Copy out the entries below precisely; nothing is to be omitted.

RECORD EXTRACTS:

[start]

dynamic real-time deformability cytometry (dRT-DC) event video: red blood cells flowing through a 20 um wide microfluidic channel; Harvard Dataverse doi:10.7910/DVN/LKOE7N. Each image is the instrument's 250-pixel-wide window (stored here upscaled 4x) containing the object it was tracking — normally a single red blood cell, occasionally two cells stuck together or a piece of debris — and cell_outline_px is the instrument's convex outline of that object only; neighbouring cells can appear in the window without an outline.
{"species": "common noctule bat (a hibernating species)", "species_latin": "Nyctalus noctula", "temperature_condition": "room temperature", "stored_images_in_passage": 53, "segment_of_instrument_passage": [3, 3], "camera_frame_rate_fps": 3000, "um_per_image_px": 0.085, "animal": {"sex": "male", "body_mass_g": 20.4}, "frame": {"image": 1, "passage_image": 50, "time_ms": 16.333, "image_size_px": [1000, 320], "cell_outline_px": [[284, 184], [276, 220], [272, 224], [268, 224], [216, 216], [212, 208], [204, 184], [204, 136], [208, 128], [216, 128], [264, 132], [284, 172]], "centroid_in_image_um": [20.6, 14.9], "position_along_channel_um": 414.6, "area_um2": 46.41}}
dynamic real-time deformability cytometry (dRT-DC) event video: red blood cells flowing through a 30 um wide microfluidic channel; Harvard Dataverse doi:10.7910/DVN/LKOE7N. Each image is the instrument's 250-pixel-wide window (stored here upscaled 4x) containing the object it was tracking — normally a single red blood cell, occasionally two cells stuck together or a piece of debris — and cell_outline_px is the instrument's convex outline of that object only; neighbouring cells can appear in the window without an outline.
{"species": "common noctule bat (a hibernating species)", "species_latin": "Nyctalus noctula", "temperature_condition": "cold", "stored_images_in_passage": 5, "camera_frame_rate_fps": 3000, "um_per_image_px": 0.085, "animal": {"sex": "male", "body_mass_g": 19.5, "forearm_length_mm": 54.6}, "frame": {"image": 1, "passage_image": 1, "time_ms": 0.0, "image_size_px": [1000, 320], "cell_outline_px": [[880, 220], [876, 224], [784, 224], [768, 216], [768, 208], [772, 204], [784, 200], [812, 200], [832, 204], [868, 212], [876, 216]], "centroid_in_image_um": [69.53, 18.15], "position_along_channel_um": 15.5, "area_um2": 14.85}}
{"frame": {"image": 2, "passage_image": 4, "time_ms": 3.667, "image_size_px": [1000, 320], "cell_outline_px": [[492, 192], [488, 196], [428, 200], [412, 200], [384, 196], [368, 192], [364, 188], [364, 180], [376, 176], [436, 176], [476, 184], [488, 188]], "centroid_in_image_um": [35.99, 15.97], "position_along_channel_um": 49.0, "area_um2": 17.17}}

[end]

THE ANSWER:
dynamic real-time deformability cytometry (dRT-DC) event video: red blood cells flowing through a 20 um wide microfluidic channel; Harvard Dataverse doi:10.7910/DVN/LKOE7N. Each image is the instrument's 250-pixel-wide window (stored here upscaled 4x) containing the object it was tracking — normally a single red blood cell, occasionally two cells stuck together or a piece of debris — and cell_outline_px is the instrument's convex outline of that object only; neighbouring cells can appear in the window without an outline.
{"species": "common noctule bat (a hibernating species)", "species_latin": "Nyctalus noctula", "temperature_condition": "room temperature", "stored_images_in_passage": 53, "segment_of_instrument_passage": [3, 3], "camera_frame_rate_fps": 3000, "um_per_image_px": 0.085, "animal": {"sex": "male", "body_mass_g": 20.4}, "frame": {"image": 1, "passage_image": 50, "time_ms": 16.333, "image_size_px": [1000, 320], "cell_outline_px": [[284, 184], [276, 220], [272, 224], [268, 224], [216, 216], [212, 208], [204, 184], [204, 136], [208, 128], [216, 128], [264, 132], [284, 172]], "centroid_in_image_um": [20.6, 14.9], "position_along_channel_um": 414.6, "area_um2": 46.41}}
dynamic real-time deformability cytometry (dRT-DC) event video: red blood cells flowing through a 30 um wide microfluidic channel; Harvard Dataverse doi:10.7910/DVN/LKOE7N. Each image is the instrument's 250-pixel-wide window (stored here upscaled 4x) containing the object it was tracking — normally a single red blood cell, occasionally two cells stuck together or a piece of debris — and cell_outline_px is the instrument's convex outline of that object only; neighbouring cells can appear in the window without an outline.
{"species": "common noctule bat (a hibernating species)", "species_latin": "Nyctalus noctula", "temperature_condition": "cold", "stored_images_in_passage": 5, "camera_frame_rate_fps": 3000, "um_per_image_px": 0.085, "animal": {"sex": "male", "body_mass_g": 19.5, "forearm_length_mm": 54.6}, "frame": {"image": 1, "passage_image": 1, "time_ms": 0.0, "image_size_px": [1000, 320], "cell_outline_px": [[880, 220], [876, 224], [784, 224], [768, 216], [768, 208], [772, 204], [784, 200], [812, 200], [832, 204], [868, 212], [876, 216]], "centroid_in_image_um": [69.53, 18.15], "position_along_channel_um": 15.5, "area_um2": 14.85}}
{"frame": {"image": 2, "passage_image": 4, "time_ms": 3.667, "image_size_px": [1000, 320], "cell_outline_px": [[492, 192], [488, 196], [428, 200], [412, 200], [384, 196], [368, 192], [364, 188], [364, 180], [376, 176], [436, 176], [476, 184], [488, 188]], "centroid_in_image_um": [35.99, 15.97], "position_along_channel_um": 49.0, "area_um2": 17.17}}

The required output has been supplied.